Aurora Borealis

20130616-150317.jpgI felt that this book had a great title, so I had to read it. I know you shouldn’t judge a book by its cover, but how about the title?

Vendela Vida’s Let the Northern Lights Erase Your Name is the story of young woman named Clarissa. She is on a quest to the Lapland, the section of land where Sweden, Finland, and Norway meet. There, she hopes to find her real father. The father who had actually raised her had now died and upon sifting through his things, Clarissa discovered the truth on her birth certificate. Her wanderings lead her to places and people she’s never known before, yet they all feel her face is a reminder of someone else.

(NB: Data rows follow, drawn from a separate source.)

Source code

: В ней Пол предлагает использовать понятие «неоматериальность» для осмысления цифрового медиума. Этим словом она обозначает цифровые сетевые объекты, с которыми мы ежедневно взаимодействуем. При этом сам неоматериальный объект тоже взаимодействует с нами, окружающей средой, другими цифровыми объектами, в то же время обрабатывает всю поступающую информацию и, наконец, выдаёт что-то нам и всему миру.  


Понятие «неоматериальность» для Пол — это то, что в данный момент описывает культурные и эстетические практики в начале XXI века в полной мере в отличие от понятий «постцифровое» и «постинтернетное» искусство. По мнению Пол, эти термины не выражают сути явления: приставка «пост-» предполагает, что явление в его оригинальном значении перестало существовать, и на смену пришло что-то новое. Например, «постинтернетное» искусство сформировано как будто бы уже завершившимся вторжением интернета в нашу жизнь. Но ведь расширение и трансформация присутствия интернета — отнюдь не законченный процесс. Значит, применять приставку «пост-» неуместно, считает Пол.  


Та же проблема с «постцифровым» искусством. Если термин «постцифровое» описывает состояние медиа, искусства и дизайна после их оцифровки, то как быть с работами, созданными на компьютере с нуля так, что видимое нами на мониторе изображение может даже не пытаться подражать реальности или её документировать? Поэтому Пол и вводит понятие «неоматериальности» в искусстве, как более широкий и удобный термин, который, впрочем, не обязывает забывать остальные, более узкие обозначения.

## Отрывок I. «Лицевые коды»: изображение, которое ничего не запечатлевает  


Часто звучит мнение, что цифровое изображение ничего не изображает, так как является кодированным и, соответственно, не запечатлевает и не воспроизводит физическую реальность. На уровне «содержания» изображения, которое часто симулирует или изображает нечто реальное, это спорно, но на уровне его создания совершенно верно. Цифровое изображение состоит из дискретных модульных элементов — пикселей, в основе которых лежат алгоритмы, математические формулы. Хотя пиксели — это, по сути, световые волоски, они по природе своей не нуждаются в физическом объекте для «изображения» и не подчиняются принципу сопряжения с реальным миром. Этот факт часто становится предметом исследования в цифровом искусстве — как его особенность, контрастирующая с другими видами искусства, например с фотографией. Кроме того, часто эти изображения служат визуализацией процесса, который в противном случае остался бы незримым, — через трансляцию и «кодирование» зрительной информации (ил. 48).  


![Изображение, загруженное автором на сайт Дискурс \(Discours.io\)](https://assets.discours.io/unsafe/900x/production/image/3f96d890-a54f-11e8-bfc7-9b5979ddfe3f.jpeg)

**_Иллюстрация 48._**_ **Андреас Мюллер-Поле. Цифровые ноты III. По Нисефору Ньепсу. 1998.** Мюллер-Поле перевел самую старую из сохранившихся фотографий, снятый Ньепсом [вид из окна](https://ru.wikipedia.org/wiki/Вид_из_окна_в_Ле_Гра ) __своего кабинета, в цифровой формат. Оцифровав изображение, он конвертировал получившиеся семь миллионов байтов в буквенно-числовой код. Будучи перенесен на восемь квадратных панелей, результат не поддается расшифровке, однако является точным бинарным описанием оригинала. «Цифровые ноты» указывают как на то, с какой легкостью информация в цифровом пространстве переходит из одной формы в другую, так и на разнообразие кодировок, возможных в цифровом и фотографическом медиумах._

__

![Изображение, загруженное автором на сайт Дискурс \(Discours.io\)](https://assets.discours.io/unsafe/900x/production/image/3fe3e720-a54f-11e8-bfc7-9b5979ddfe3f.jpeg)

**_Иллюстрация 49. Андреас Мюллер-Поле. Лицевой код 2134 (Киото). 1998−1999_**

The story is interesting–addicting even. Written in from the protagonist’s point of view, Clarissa looks back on her complicated childhood with a mother with more secrets than she knew. She recalls the day her mother went missing and makes pointed statements that cut to the bone of how hurt this young girl was.

While I did find the story to be enthralling, I had to steel myself against hating the mother. Not enough of the text allowed me to forgive her for her actions. In addition, a change happens to Clarissa that I didn’t feel was necessary. I don’t want to divulge anymore and ruin the story.

However, when I finished the novel and I read the acknowledgements, Vida ended with the following lines:
“To Galen Strawson, whose essay ‘Against Narrativity’ published in Ratio, made me curious about the kind of person who would see their past as unconnected to their present. In trying to answer that question, this novel emerged.”